Some initial questions were:
1) is the egg spot a true indication of being a male? The red coloring is not very visible or could be my imagination as well.
2) How much should i focus early on about their insectivore dietary req as mentioned in the species profile? Right now i have all of them on a flake food mix and spirulina as well and a few sinking cichlid pellets from Hikari
3) sexual maturity - what age or time frame is it common? I am going to end up with many males and I want to have an idea about the eventual aggression.
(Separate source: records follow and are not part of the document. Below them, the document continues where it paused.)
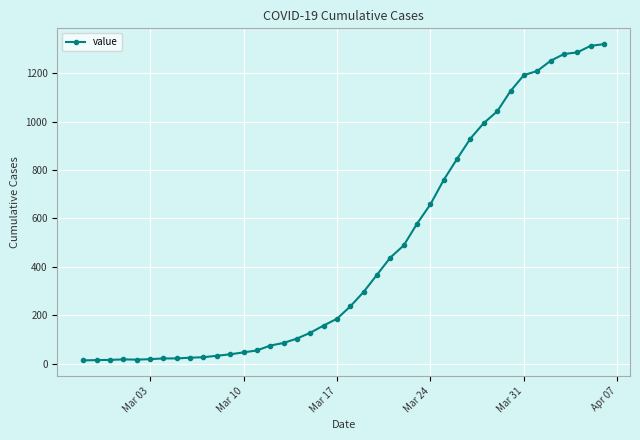

Does the chart display data point markers on the line(s)?

Yes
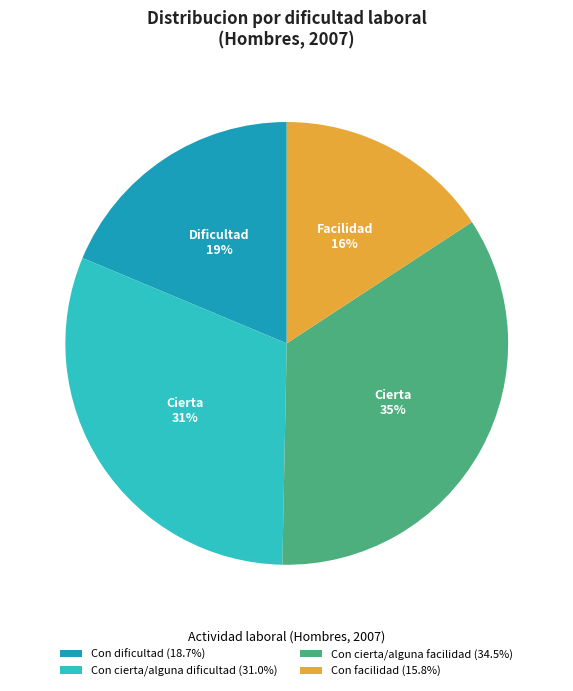

To the nearest percent, what portion does Con cierta/alguna dificultad represent?

31%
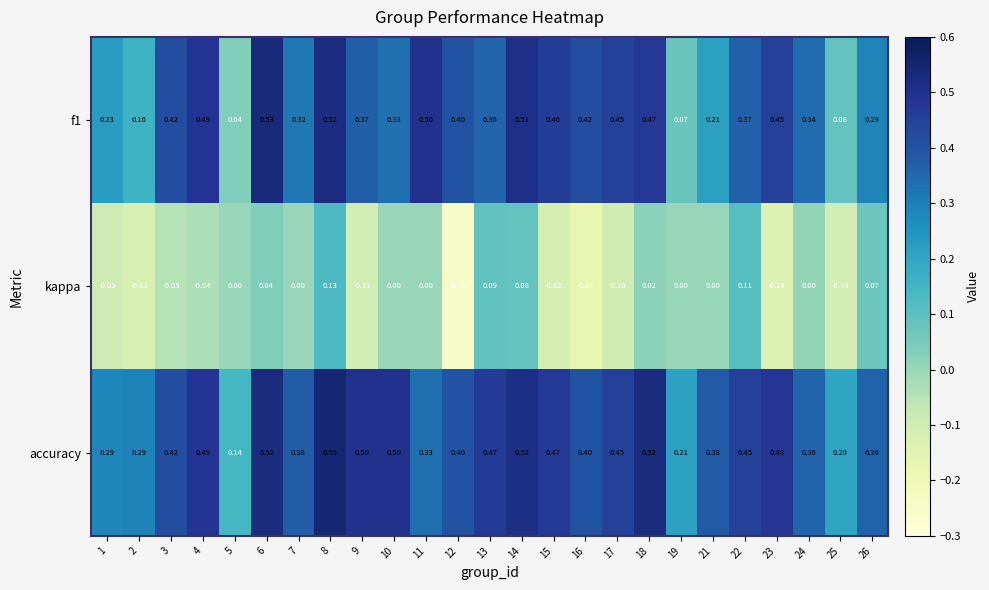

Which series has the largest total across all categories?

accuracy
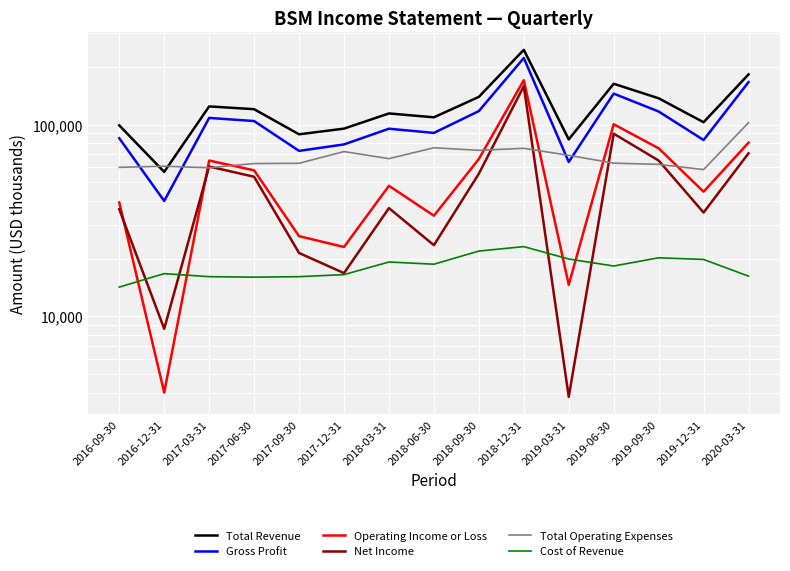

At which label does Cost of Revenue first exceed 18300?

2018-03-31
Any other advice for a first time keeper of the zebras would be always appreciated! Thank you!


----------



## DJRansome (Oct 29, 2005)

1-no
2-not at all
3-I have males showing red/yellow and females holding at 2-3 inches at this moment. They have held before so I would not be surprised to see one holding at 1.5".

The red/yellow is not at full strength as yet.


----------



## rookie-cichlid1978 (Mar 28, 2017)

DJRansome said:


> 1-no
> 2-not at all
> 3-I have males showing red/yellow and females holding at 2-3 inches at this moment. They have held before so I would not be surprised to see one holding at 1.5".
> 
> The red/yellow is not at full strength as yet.
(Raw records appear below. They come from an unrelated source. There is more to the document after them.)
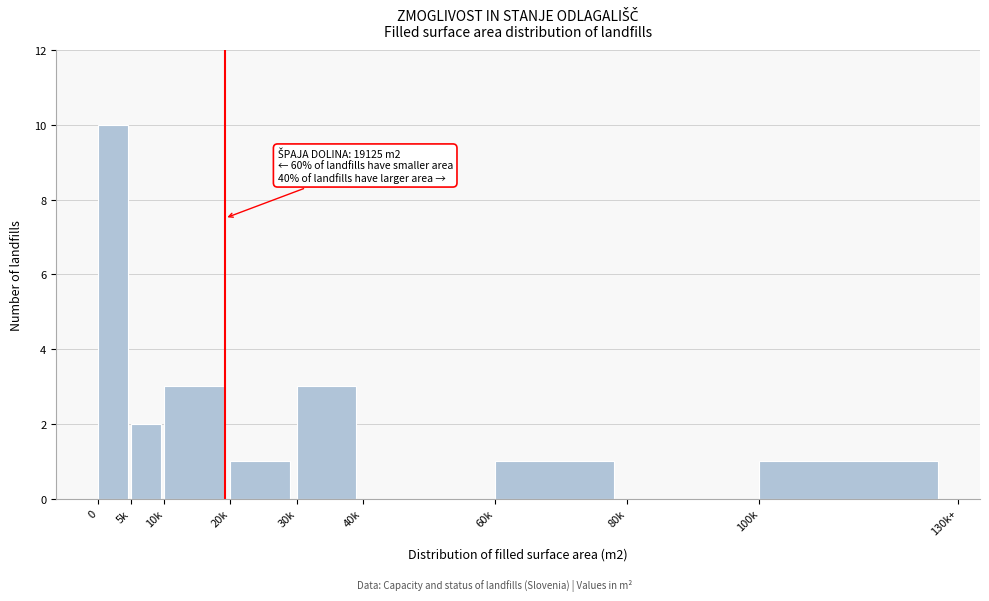

Reading left to right, transcribe all the data shown in this chart.

0=10	5k=2	10k=3	20k=1	30k=3	40k=0	60k=1	80k=0	100k=1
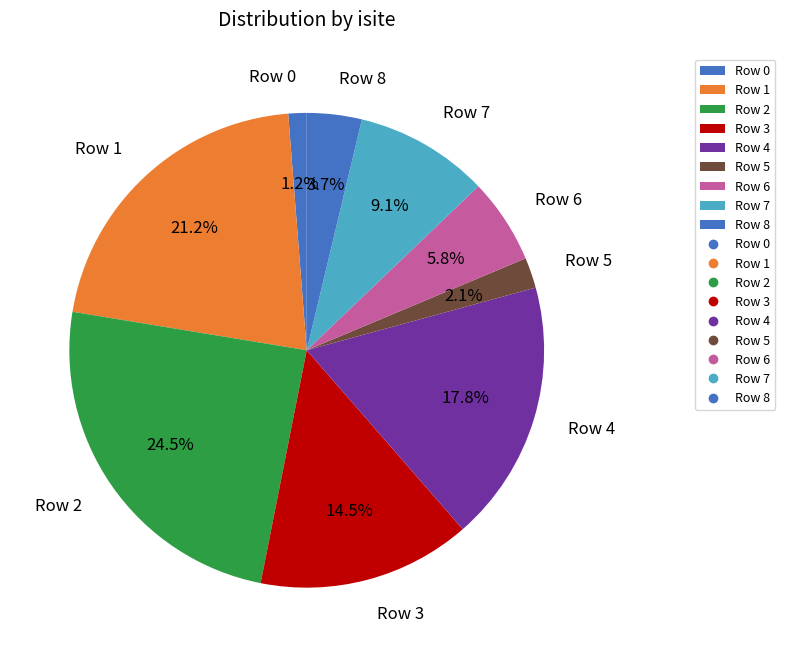

How much of the chart is everything except Row 4?

82.2%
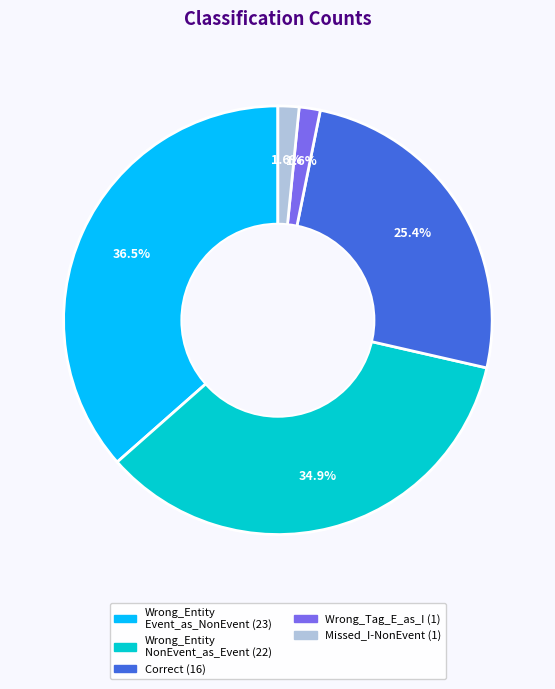

Is there a majority slice in this chart?

No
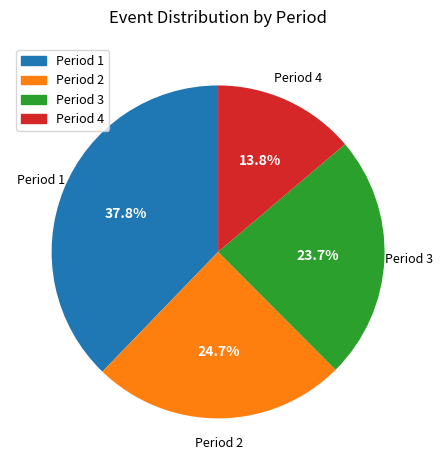

How many slices are in this pie chart?

4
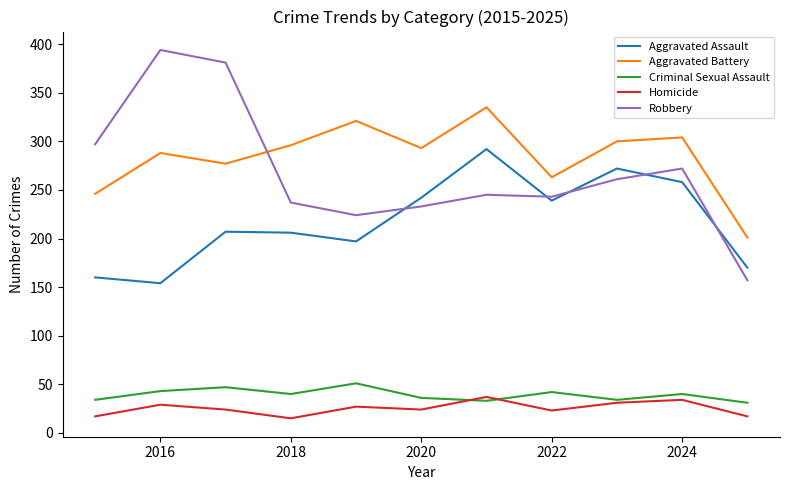

What is the average value of the Aggravated Battery series?

284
Thanks for that clarification. The red/yellow coloring is then the true indication of the male. Do egg spots appear if they are trying to spawn? Could use some help with understanding this part of the anatomy. My last batch were 4in males and I didnt spend much time observing some of these attributes.


----------



## DJRansome (Oct 29, 2005)

The true indication of a male is the vent. You could have a mature male that shows no color due to dominance. Egg spots are just pigment and are present or not present at all times. Color on the spot(s) could be more intense during spawning or fighting or even feeding.


----------



## rookie-cichlid1978 (Mar 28, 2017)

DJRansome said:


> The true indication of a male is the vent. You could have a mature male that shows no color due to dominance. Egg spots are just pigment and are present or not present at all times. Color on the spot(s) could be more intense during spawning or fighting or even feeding.


Thanks a lot!


----------